[Records from a collection]
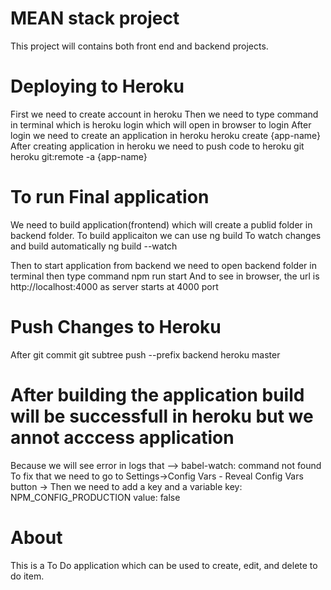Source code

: # MEAN stack project
This project will contains both front end and backend projects.

# Deploying to Heroku
First we need to create account in heroku
Then we need to type command in terminal which is
heroku login
which will open in browser to login
After login we need to create an application in heroku
heroku create {app-name}
After creating application in heroku we need to push code to heroku git
heroku git:remote -a {app-name}

# To run Final application
We need to build application(frontend) which will create a publid folder in backend folder.
To build applicaiton we can use 
ng build
To watch changes and build automatically
ng build --watch

Then to start application from backend we need to open backend folder in terminal
then type command 
npm run start
And to see in browser, the url is
http://localhost:4000 as server starts at 4000 port

# Push Changes to Heroku
After git commit
git subtree push --prefix backend heroku master

# After building the application build will be successfull in heroku but we annot acccess application
Because we will see error in logs that --> babel-watch: command not found
To fix that we need to go to Settings->Config Vars - Reveal Config Vars button ->
Then we need to add a key and a variable
key: NPM_CONFIG_PRODUCTION 
value: false

# About
This is a To Do application which can be used to create, edit, and delete to do item.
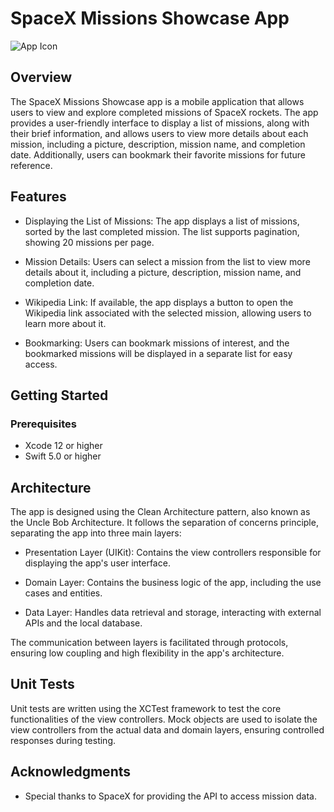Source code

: # SpaceX Missions Showcase App

![App Icon](https://github.com/YourUsername/YourRepoName/raw/main/1024.png)

## Overview

The SpaceX Missions Showcase app is a mobile application that allows users to view and explore completed missions of SpaceX rockets. The app provides a user-friendly interface to display a list of missions, along with their brief information, and allows users to view more details about each mission, including a picture, description, mission name, and completion date. Additionally, users can bookmark their favorite missions for future reference.

## Features

- Displaying the List of Missions: The app displays a list of missions, sorted by the last completed mission. The list supports pagination, showing 20 missions per page.

- Mission Details: Users can select a mission from the list to view more details about it, including a picture, description, mission name, and completion date.

- Wikipedia Link: If available, the app displays a button to open the Wikipedia link associated with the selected mission, allowing users to learn more about it.

- Bookmarking: Users can bookmark missions of interest, and the bookmarked missions will be displayed in a separate list for easy access.


## Getting Started

### Prerequisites

- Xcode 12 or higher
- Swift 5.0 or higher

## Architecture

The app is designed using the Clean Architecture pattern, also known as the Uncle Bob Architecture. It follows the separation of concerns principle, separating the app into three main layers:

- Presentation Layer (UIKit): Contains the view controllers responsible for displaying the app's user interface.

- Domain Layer: Contains the business logic of the app, including the use cases and entities.

- Data Layer: Handles data retrieval and storage, interacting with external APIs and the local database.

The communication between layers is facilitated through protocols, ensuring low coupling and high flexibility in the app's architecture.


## Unit Tests

Unit tests are written using the XCTest framework to test the core functionalities of the view controllers. Mock objects are used to isolate the view controllers from the actual data and domain layers, ensuring controlled responses during testing.


## Acknowledgments

- Special thanks to SpaceX for providing the API to access mission data.



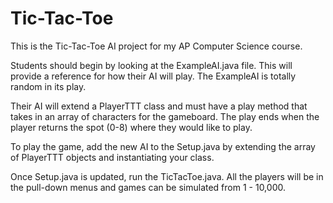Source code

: # Tic-Tac-Toe
This is the Tic-Tac-Toe AI project for my AP Computer Science course.

Students should begin by looking at the ExampleAI.java file.  This will provide a reference for how their AI will play.
The ExampleAI is totally random in its play.

Their AI will extend a PlayerTTT class and must have a play method that takes in an array of characters for the gameboard.
The play ends when the player returns the spot (0-8) where they would like to play.

To play the game, add the new AI to the Setup.java by extending the array of PlayerTTT objects and instantiating your class.

Once Setup.java is updated, run the TicTacToe.java.  All the players will be in the pull-down menus and games can be simulated from 1 - 10,000.
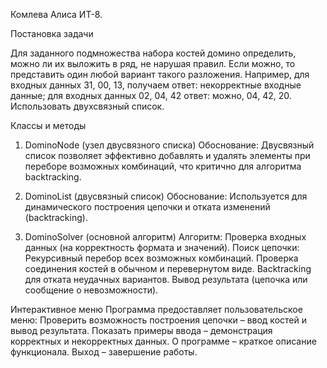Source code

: Комлева Алиса ИТ-8.

Постановка задачи 

Для заданного подмножества набора костей домино определить, можно ли их выложить в ряд, не нарушая правил. Если можно, то представить один любой вариант такого разложения. Например, для входных данных 31, 00, 13, получаем ответ: некорректные входные данные; для входных данных 02, 04, 42 ответ: можно, 04, 42, 20. Использовать двухсвязный список. 

Классы и методы
1. DominoNode (узел двусвязного списка)
Обоснование:
Двусвязный список позволяет эффективно добавлять и удалять элементы при переборе возможных комбинаций, что критично для алгоритма backtracking.

2. DominoList (двусвязный список)
Обоснование:
Используется для динамического построения цепочки и отката изменений (backtracking).

3. DominoSolver (основной алгоритм)
Алгоритм:
Проверка входных данных (на корректность формата и значений).
Поиск цепочки:
Рекурсивный перебор всех возможных комбинаций.
Проверка соединения костей в обычном и перевернутом виде.
Backtracking для отката неудачных вариантов.
Вывод результата (цепочка или сообщение о невозможности).

Интерактивное меню
Программа предоставляет пользовательское меню:
Проверить возможность построения цепочки – ввод костей и вывод результата.
Показать примеры ввода – демонстрация корректных и некорректных данных.
О программе – краткое описание функционала.
Выход – завершение работы.
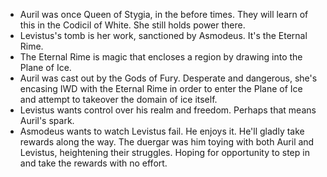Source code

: - Auril was once Queen of Stygia, in the before times. They will learn of this in the Codicil of White. She still holds power there.
- Levistus's tomb is her work, sanctioned by Asmodeus. It's the Eternal Rime.
- The Eternal Rime is magic that encloses a region by drawing into the Plane of Ice.
- Auril was cast out by the Gods of Fury. Desperate and dangerous, she's encasing IWD with the Eternal Rime in order to enter the Plane of Ice and attempt to takeover the domain of ice itself.
- Levistus wants control over his realm and freedom. Perhaps that means Auril's spark.
- Asmodeus wants to watch Levistus fail. He enjoys it. He'll gladly take rewards along the way. The duergar was him toying with both Auril and Levistus, heightening their struggles. Hoping for opportunity to step in and take the rewards with no effort.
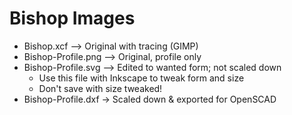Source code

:# Bishop Images

* Bishop.xcf --> Original with tracing (GIMP)
* Bishop-Profile.png --> Original, profile only
* Bishop-Profile.svg --> Edited to wanted form; not scaled down
  - Use this file with Inkscape to tweak form and size
  - Don't save with size tweaked!
* Bishop-Profile.dxf -> Scaled down & exported for OpenSCAD
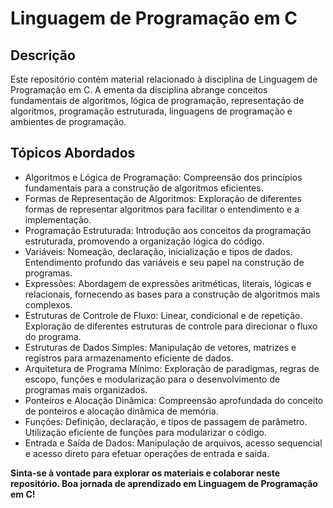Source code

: # Linguagem de Programação em C

## Descrição

Este repositório contém material relacionado à disciplina de Linguagem de Programação em C. A ementa da disciplina abrange conceitos fundamentais de algoritmos, lógica de programação, representação de algoritmos, programação estruturada, linguagens de programação e ambientes de programação.

## Tópicos Abordados

- Algoritmos e Lógica de Programação: Compreensão dos princípios fundamentais para a construção de algoritmos eficientes.
- Formas de Representação de Algoritmos: Exploração de diferentes formas de representar algoritmos para facilitar o entendimento e a implementação.
- Programação Estruturada: Introdução aos conceitos da programação estruturada, promovendo a organização lógica do código.
- Variáveis: Nomeação, declaração, inicialização e tipos de dados. Entendimento profundo das variáveis e seu papel na construção de programas.
- Expressões: Abordagem de expressões aritméticas, literais, lógicas e relacionais, fornecendo as bases para a construção de algoritmos mais complexos.
- Estruturas de Controle de Fluxo: Linear, condicional e de repetição. Exploração de diferentes estruturas de controle para direcionar o fluxo do programa.
- Estruturas de Dados Simples: Manipulação de vetores, matrizes e registros para armazenamento eficiente de dados.
- Arquitetura de Programa Mínimo: Exploração de paradigmas, regras de escopo, funções e modularização para o desenvolvimento de programas mais organizados.
- Ponteiros e Alocação Dinâmica: Compreensão aprofundada do conceito de ponteiros e alocação dinâmica de memória.
- Funções: Definição, declaração, e tipos de passagem de parâmetro. Utilização eficiente de funções para modularizar o código.
- Entrada e Saída de Dados: Manipulação de arquivos, acesso sequencial e acesso direto para efetuar operações de entrada e saída.

<div>
  <strong>Sinta-se à vontade para explorar os materiais e colaborar neste repositório. Boa jornada de aprendizado em Linguagem de Programação em C!</strong>
</div>
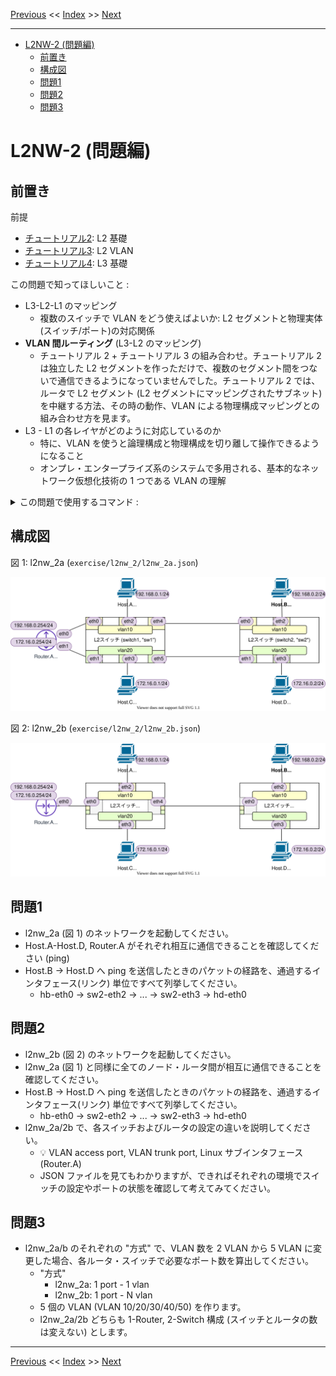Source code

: <!-- HEADER -->
[Previous](../l2nw_1/l2nw_1ans.md) << [Index](../index.md) >> [Next](../l2nw_2/l2nw_2ans.md)

---
<!-- /HEADER -->

<!-- TOC -->

- [L2NW-2 (問題編)](#l2nw-2-問題編)
  - [前置き](#前置き)
  - [構成図](#構成図)
  - [問題1](#問題1)
  - [問題2](#問題2)
  - [問題3](#問題3)

<!-- /TOC -->

# L2NW-2 (問題編)

## 前置き

前提

- [チュートリアル2](../tutorial_2/tutorial_2.md): L2 基礎
- [チュートリアル3](../tutorial_3/tutorial_3.md): L2 VLAN
- [チュートリアル4](../tutorial_4/tutorial_4.md): L3 基礎

この問題で知ってほしいこと :

- L3-L2-L1 のマッピング
  * 複数のスイッチで VLAN をどう使えばよいか: L2 セグメントと物理実体(スイッチ/ポート)の対応関係
- **VLAN 間ルーティング** (L3-L2 のマッピング)
  - チュートリアル 2 + チュートリアル 3 の組み合わせ。チュートリアル 2 は独立した L2 セグメントを作っただけで、複数のセグメント間をつないで通信できるようになっていませんでした。チュートリアル 2 では、ルータで L2 セグメント (L2 セグメントにマッピングされたサブネット) を中継する方法、その時の動作、VLAN による物理構成マッピングとの組み合わせ方を見ます。
- L3 - L1 の各レイヤがどのように対応しているのか
  - 特に、VLAN を使うと論理構成と物理構成を切り離して操作できるようになること
  - オンプレ・エンタープライズ系のシステムで多用される、基本的なネットワーク仮想化技術の 1 つである VLAN の理解

<details>

<summary>この問題で使用するコマンド :</summary>

* インタフェースの一覧表示・設定確認
  * MAC アドレスの確認
    * `ip link show [dev インタフェース名]`
  * IP アドレス一の確認
    * `ip addr show [dev インタフェース名]`
  * VLAN サブインタフェース vlan-id の確認
    * `ip -d link show インタフェース名`
* L3 の通信確認
  * `ping 宛先IPアドレス`
  * `pingall` : 全てのノード間で ping を実行する mininet コマンド
* ARP テーブルの確認 (必要に応じて; L2 の動作確認)
  * `arp`
* スイッチの設定確認
  * スイッチ・ポートの設定確認
    * `ovs-vsctl show`

</details>


## 構成図

図 1: l2nw_2a (`exercise/l2nw_2/l2nw_2a.json`)

![Topology A](topology_a.drawio.svg)

図 2: l2nw_2b (`exercise/l2nw_2/l2nw_2b.json`)

![Topology B](topology_b.drawio.svg)

## 問題1

* l2nw_2a (図 1) のネットワークを起動してください。
* Host.A-Host.D, Router.A がそれぞれ相互に通信できることを確認してください (ping)
* Host.B → Host.D へ ping を送信したときのパケットの経路を、通過するインタフェース(リンク) 単位ですべて列挙してください。
  * hb-eth0 → sw2-eth2 → ... → sw2-eth3 → hd-eth0

## 問題2

* l2nw_2b (図 2) のネットワークを起動してください。
* l2nw_2a (図 1) と同様に全てのノード・ルータ間が相互に通信できることを確認してください。
* Host.B → Host.D へ ping を送信したときのパケットの経路を、通過するインタフェース(リンク) 単位ですべて列挙してください。
  * hb-eth0 → sw2-eth2 → ... → sw2-eth3 → hd-eth0
* l2nw_2a/2b で、各スイッチおよびルータの設定の違いを説明してください。
  * :bulb: VLAN access port, VLAN trunk port, Linux サブインタフェース (Router.A)
  * JSON ファイルを見てもわかりますが、できればそれぞれの環境でスイッチの設定やポートの状態を確認して考えてみてください。

## 問題3

* l2nw_2a/b のそれぞれの "方式" で、VLAN 数を 2 VLAN から 5 VLAN に変更した場合、各ルータ・スイッチで必要なポート数を算出してください。
  * "方式"
    * l2nw_2a: 1 port - 1 vlan
    * l2nw_2b: 1 port - N vlan
  * 5 個の VLAN (VLAN 10/20/30/40/50) を作ります。
  * l2nw_2a/2b どちらも 1-Router, 2-Switch 構成 (スイッチとルータの数は変えない) とします。

<!-- FOOTER -->

---

[Previous](../l2nw_1/l2nw_1ans.md) << [Index](../index.md) >> [Next](../l2nw_2/l2nw_2ans.md)
<!-- /FOOTER -->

### REQUIRED WORK
Reproduce the rows from the very start of the records through the line containing "This project will", including both ends. Leave the pictures out of your answer.

### TASK RESPONSE
Source code

: # MEAN stack project
This project will contains both front end and backend projects.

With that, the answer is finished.